Anyway, she let me out and I headed for MacDonalds for a cheap breakfast. I noted all the paper that came with the bagel and coffee, I am not comfortable with the throw away stuff. I am constantly surprised by business-as-usual but this is the way it is, until it changes. I noted in the newspaper a conference held on the Sunshine Coast indicating to kids they are superheroes everyday, the focus was environmental. I felt for the challenge ahead of children. What I liked to hear about this conference was giving kids a leadership role. I think this is important. About 400 kids were put through workshops on waterways, soils and environmental protection. So that was good news. Yet we see the environmental degradation through coal seam gas, farming techniques, over cultivation, pollution, manufacturing and chemicals. We also see the attempt to curb the use of carbon technologies with the incoming carbon tax, yet the forces in the opposite direction are still at the fore. What is still evident is so many interests working against each other. We are not cooperating for the common good. It made me think of Cuba and peak oil and the comment made by a Cuban expert that westerners always fight the change because they ‘own’ something, the socialists tend to see a social goal rather than self interest and are conditioned to work together. I think this is the strength of a system which values the whole. However, socialist systems end up with dictatorships which work against personal freedom. As Byron Katie teaches the freedom is within our own minds when we question our beliefs, and as I am learning, do not believe our own thoughts. That is where the real revolution begins I feel. As I change the world changes, this is a fundamental truth. The focus is on changing the self and this is where 100% responsibility is. When we blame others it just disempowers and is pointless as you can’t change people. The reality shifts when we do. I really find that fascinating.
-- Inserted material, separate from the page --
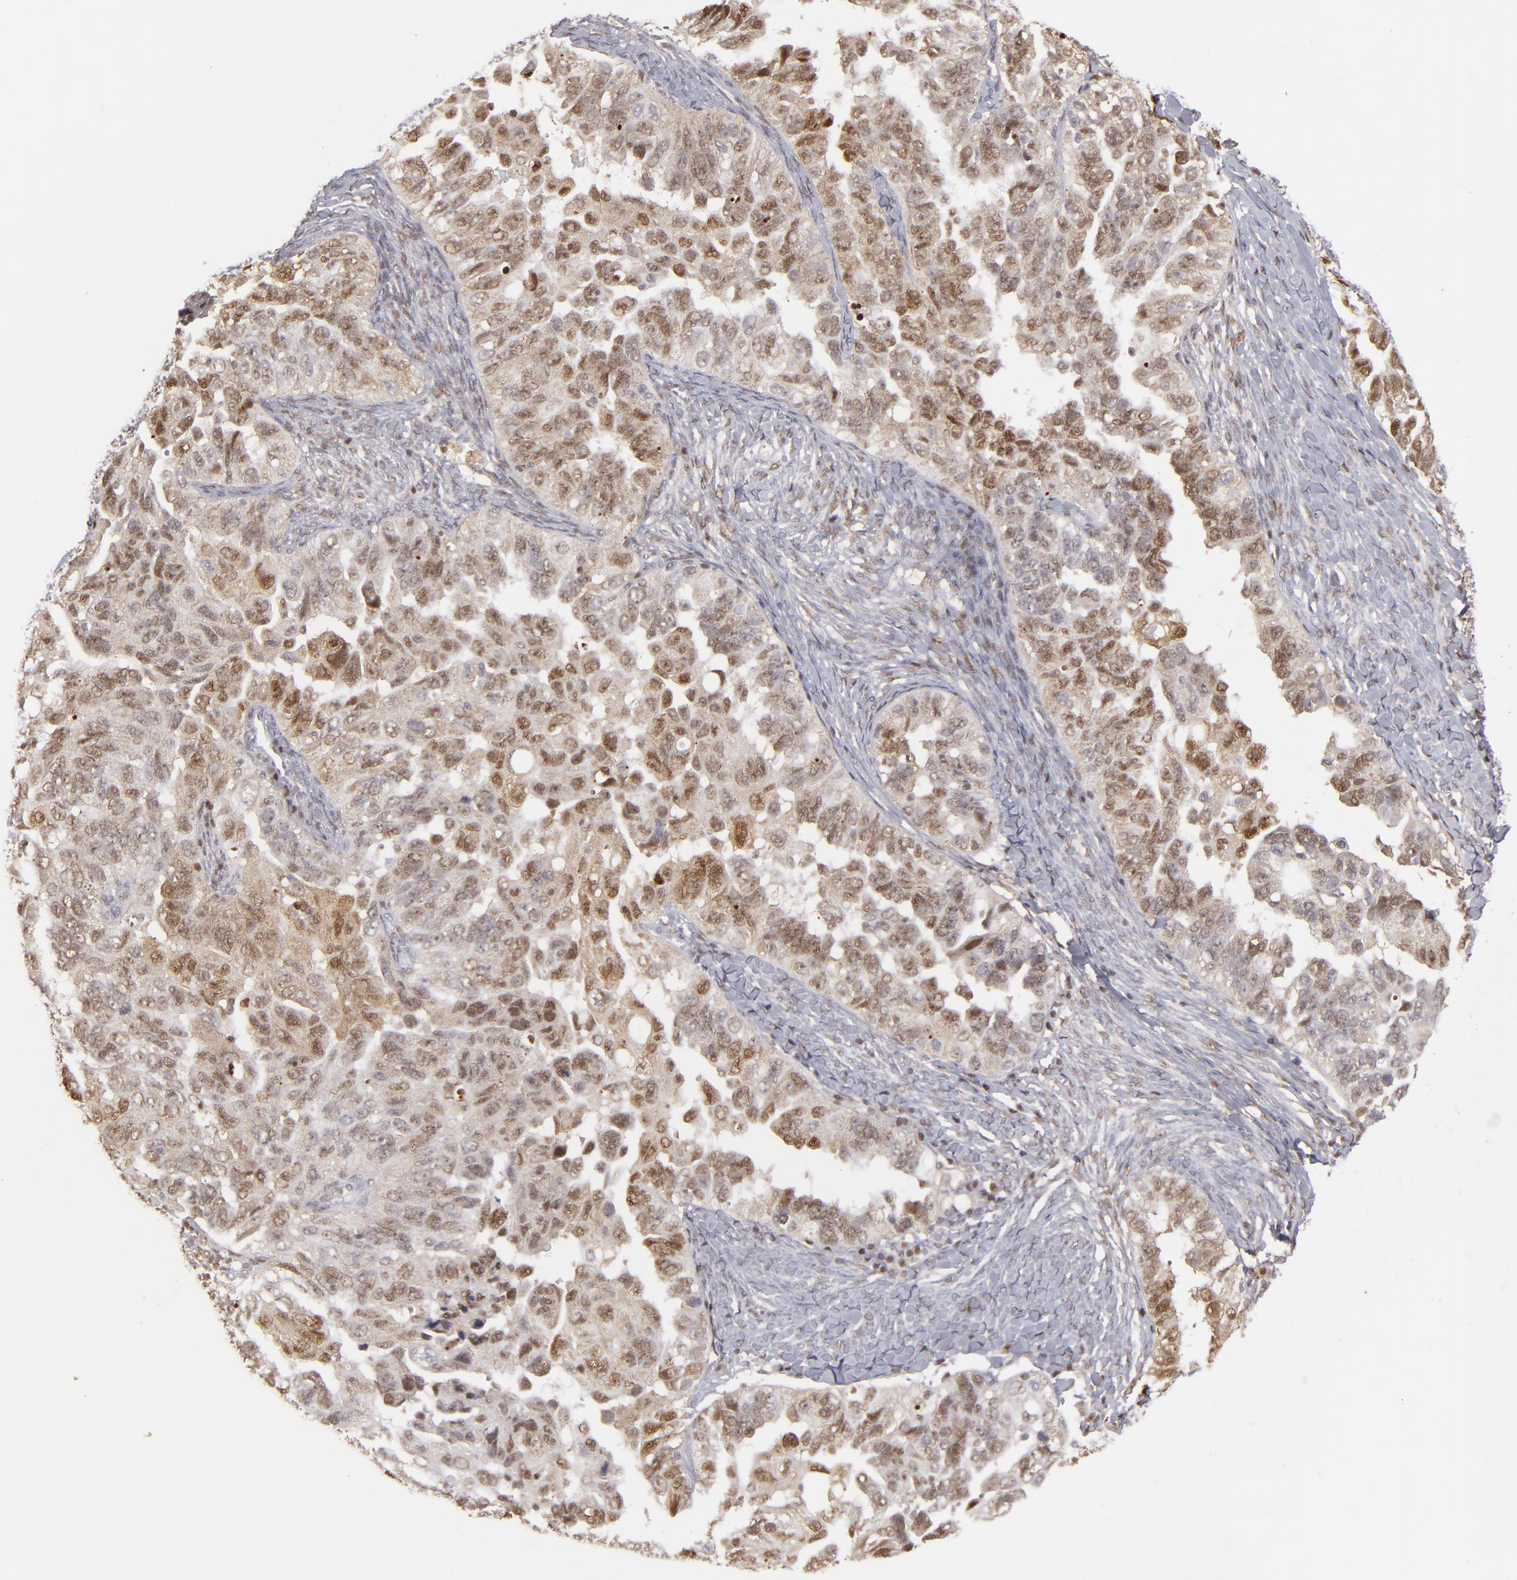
{"staining": {"intensity": "moderate", "quantity": "25%-75%", "location": "cytoplasmic/membranous,nuclear"}, "tissue": "ovarian cancer", "cell_type": "Tumor cells", "image_type": "cancer", "snomed": [{"axis": "morphology", "description": "Cystadenocarcinoma, serous, NOS"}, {"axis": "topography", "description": "Ovary"}], "caption": "A high-resolution photomicrograph shows immunohistochemistry (IHC) staining of ovarian serous cystadenocarcinoma, which shows moderate cytoplasmic/membranous and nuclear staining in approximately 25%-75% of tumor cells.", "gene": "GSR", "patient": {"sex": "female", "age": 82}}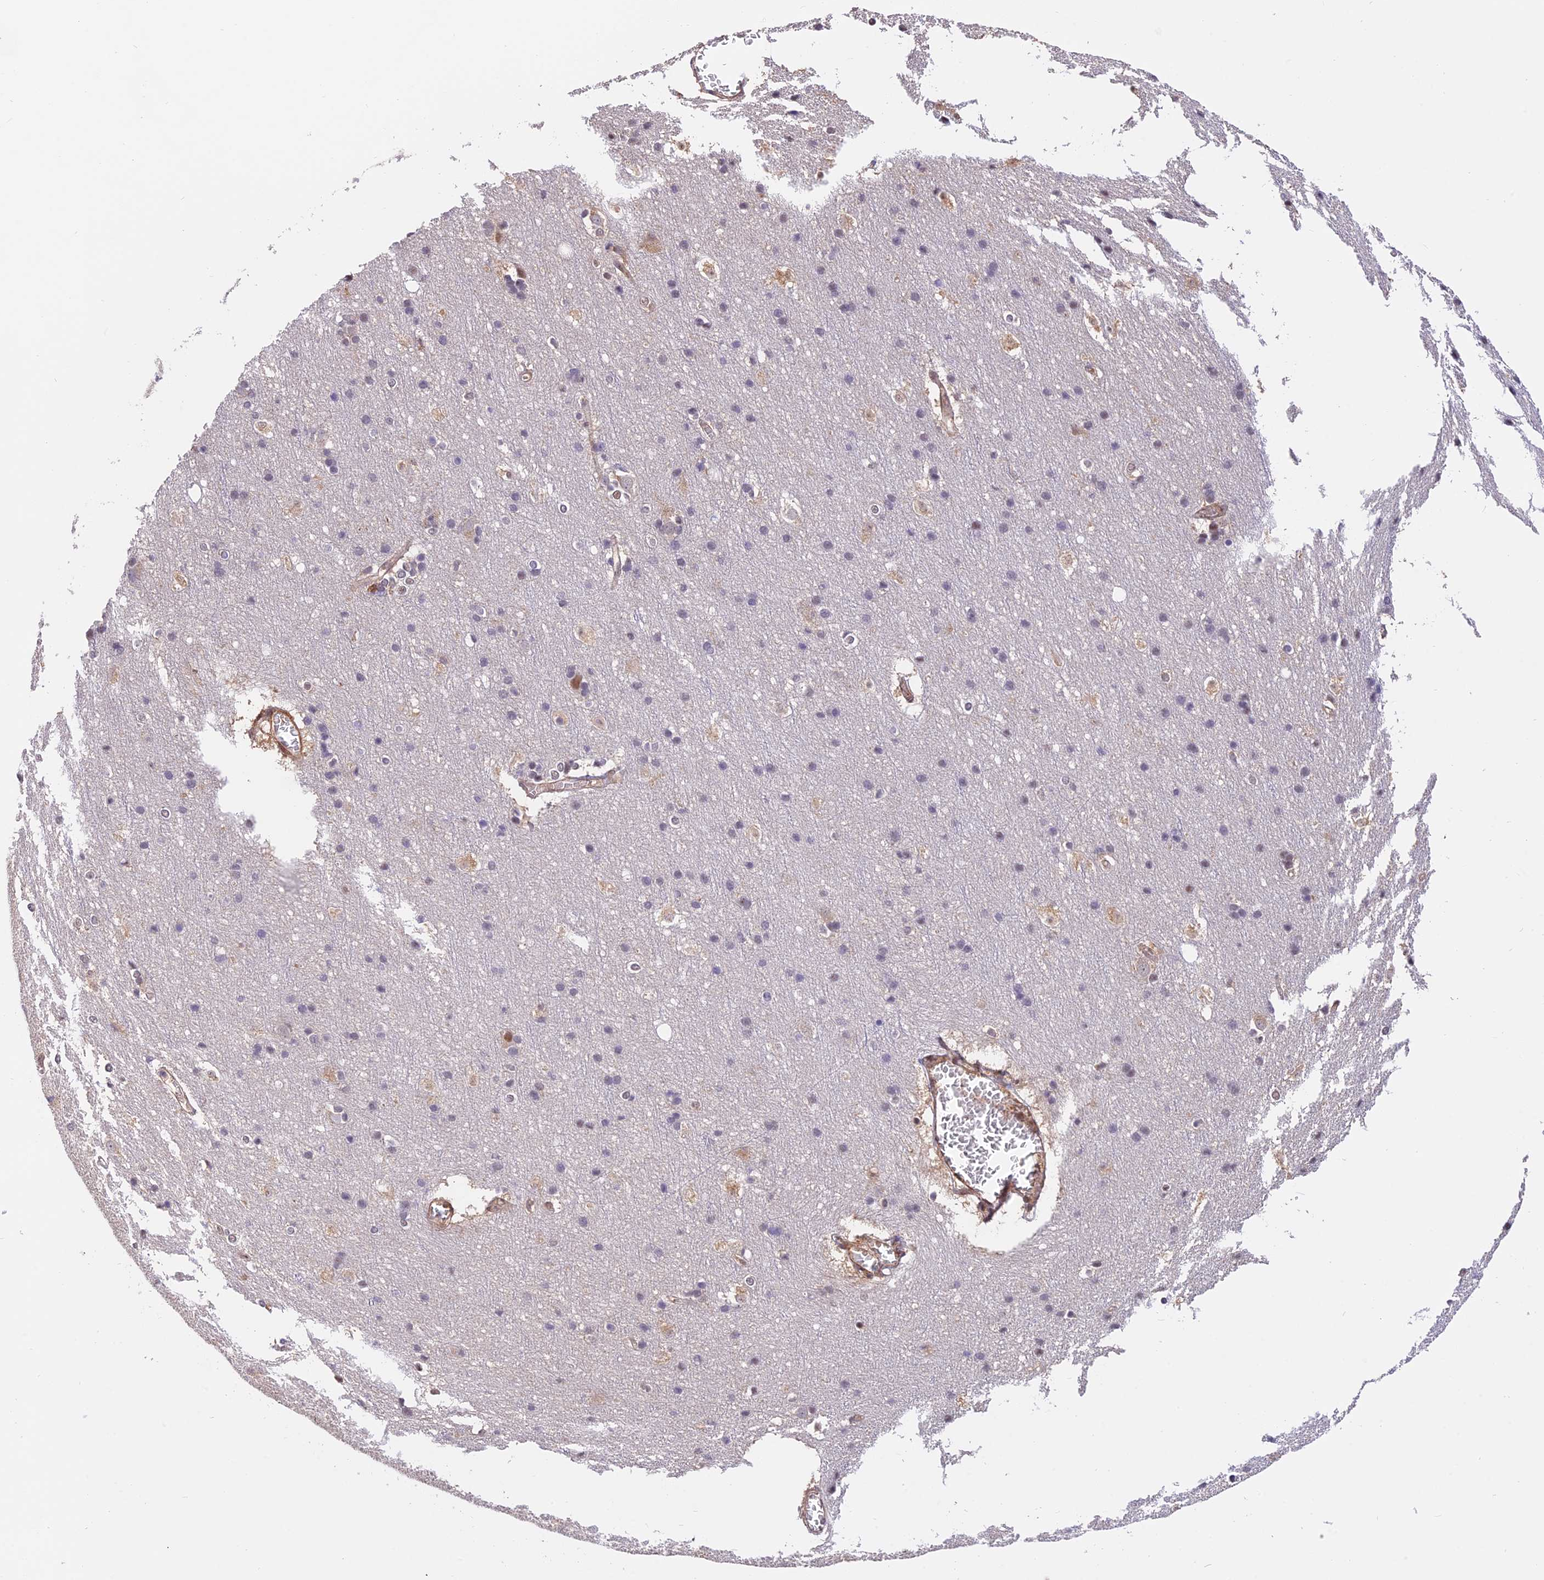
{"staining": {"intensity": "moderate", "quantity": ">75%", "location": "cytoplasmic/membranous"}, "tissue": "cerebral cortex", "cell_type": "Endothelial cells", "image_type": "normal", "snomed": [{"axis": "morphology", "description": "Normal tissue, NOS"}, {"axis": "topography", "description": "Cerebral cortex"}], "caption": "Immunohistochemical staining of benign human cerebral cortex exhibits >75% levels of moderate cytoplasmic/membranous protein expression in approximately >75% of endothelial cells.", "gene": "PSMB3", "patient": {"sex": "male", "age": 54}}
I found out in the paper that in Queensland the winter was bitterly dry and frosty. So the climate change is evident and the drought will intensify. I found out on my journey that the drought had been going for 8 years. I didn’t know that. I also read that after the massive floods in January the Hinz dam (Brisbane) has dropped to 53% (no rain in 7 months) so we may find the summer very dry and this means more fires. If the farmers don’t get water then their crops fail and so on. So we all have a very powerful interest in the environment. I keep finding myself turning to indigenous people, they have the real knowledge. When we are ready we will turn to those who know how to live in harmony with the planet. Conditions are here to teach us that. I looked around the crowd at the rodeo and wondered about collapse and how they will survive. They will help each other out, but we will need to learn that inner peace and harmony with the natural world. The physical environment only changes when our inner environment changes from chaos to peace. In truth peace is the real goal of our lives.

Anyway, I am in a little town of Camooweal on my way to the Northern Territory Border. I will probably stop on the way to Tennant Creek. I will be teaching at a school 4 hours out of Tennant Creek, so it will be interesting to see how the conflict resolution program goes. They are having problems at their school. So will see if the clown can do some magic here.

Mohandas Gandhi

“The weak can never forgive. Forgiveness is the attribute of the strong.”